Comment by throwaway2037
2 years ago
Wild post. No trolling: What is the cross section of CRDT and info sec? Usually, "CRDT" is like catnip on HN. And, yes, I am a major fanboi/fangurl of CRDT. The first time I ever watched a networed text editor with "simultaneously" blinking cursors where two humans were editing in parallel was mind blowing. It opens your mind to many other collaborative editing ideas.
I work in the SIEM space, which basically involves ingesting massive amounts of data (relatively speaking). A single customer can ingest terabytes a day, or even 10s to 100s of terabytes of data a day. And you want to run near-arbitrary realtime analytics on it + batch analytics on it. It's a fun, difficult problem.
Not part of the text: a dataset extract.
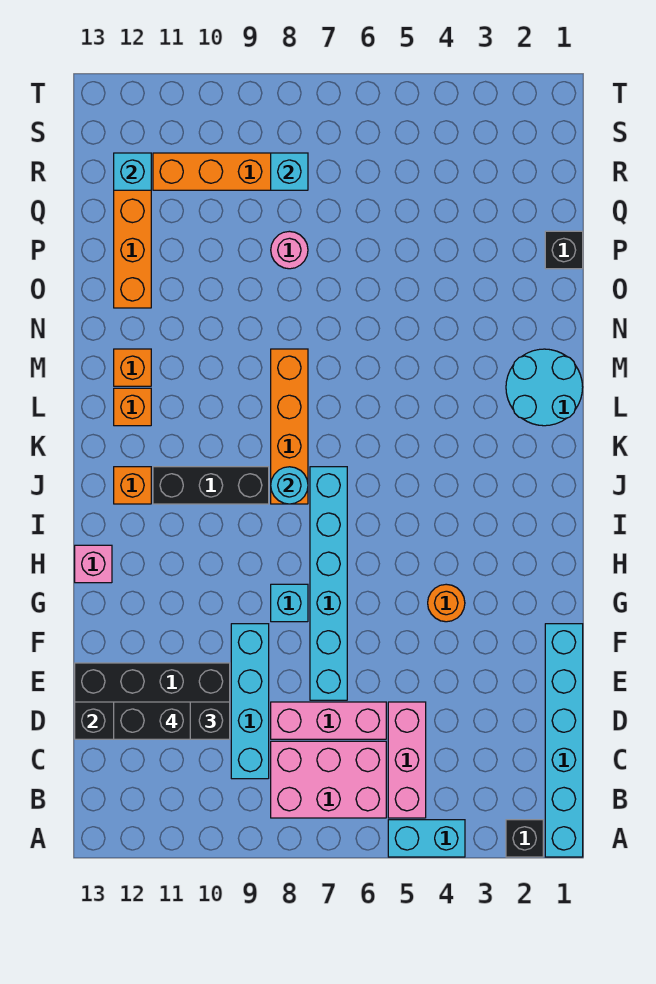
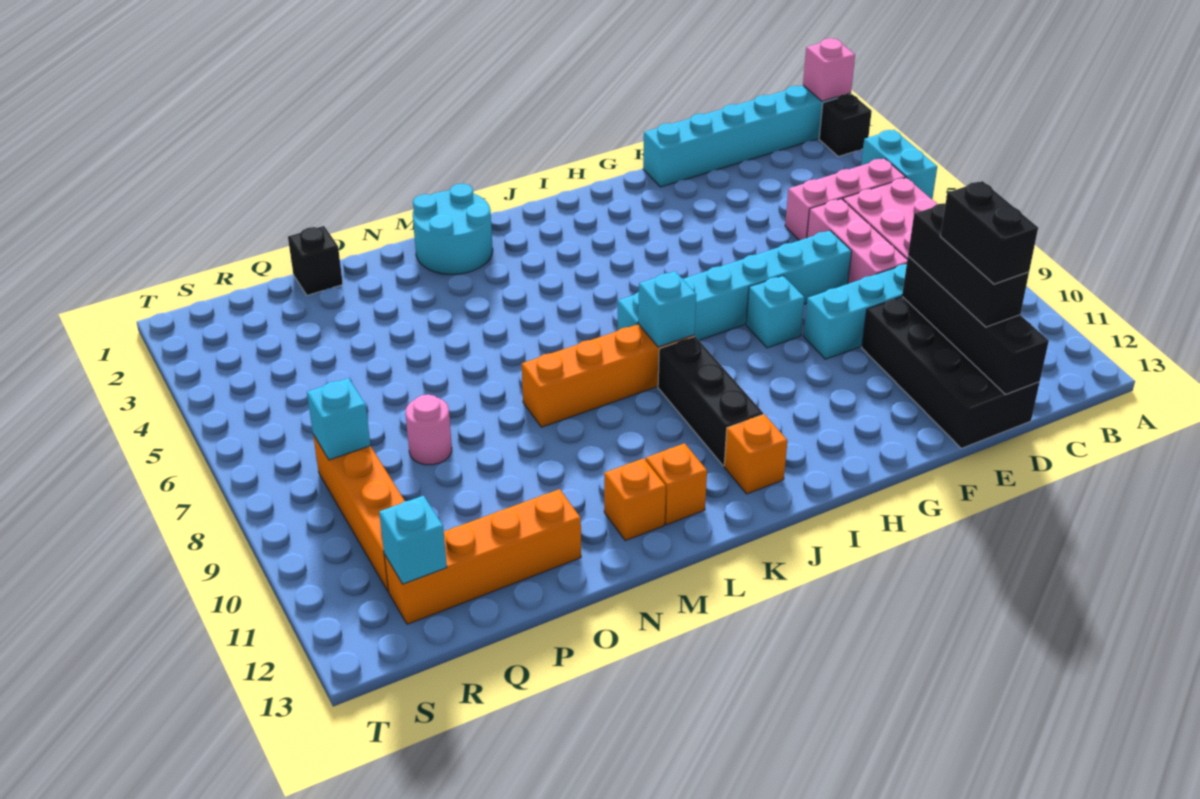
orange round brick G4 level 1 -> none
pink brick H13 level 1 -> pink brick A1 level 2
cyan round brick J8 level 2 -> cyan brick J8 level 2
My product's big thing was to extract the data from logs and into a graph data structure. The thing is that I've just taken "huge amount of scale + nice, immutable log" and turned it into "huge amount of scale + evil, mutable graph". Building a massive-scale graph datastructure that can be mutated over time is... hard. Like, "hope you've been keeping up on your academic papers" hard.
One of the key optimizations I leveraged was to represent the graph as a CRDT. Every Node has a `merge` function that follows CRDT semantics.
This allows me to collapse states together in a way that converges.
Security queries have some interesting properties:
1. They often care about thresholds, meaning that they inherently work well with a lattice (once a you've hit a "bad" state you will always want to investigate that state - this is unlike, say, operations where if it "recovers" you can ignore it)
2. They almost always filter out data
These two properties combine nicely. It means that if our alert is a threshold, and our data only 'grows' in one direction (thanks CRDTs), we can reject queries using stale data and not worry about invalidating any caches.